"""
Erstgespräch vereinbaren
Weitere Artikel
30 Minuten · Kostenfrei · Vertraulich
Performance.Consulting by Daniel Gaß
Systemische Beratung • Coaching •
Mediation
"""
*What is being asked*. Nothing in the records may be dropped; reproduce them exactly.

*Task answer*.
Erstgespräch vereinbaren
Weitere Artikel
30 Minuten · Kostenfrei · Vertraulich
Performance.Consulting by Daniel Gaß
Systemische Beratung • Coaching •
Mediation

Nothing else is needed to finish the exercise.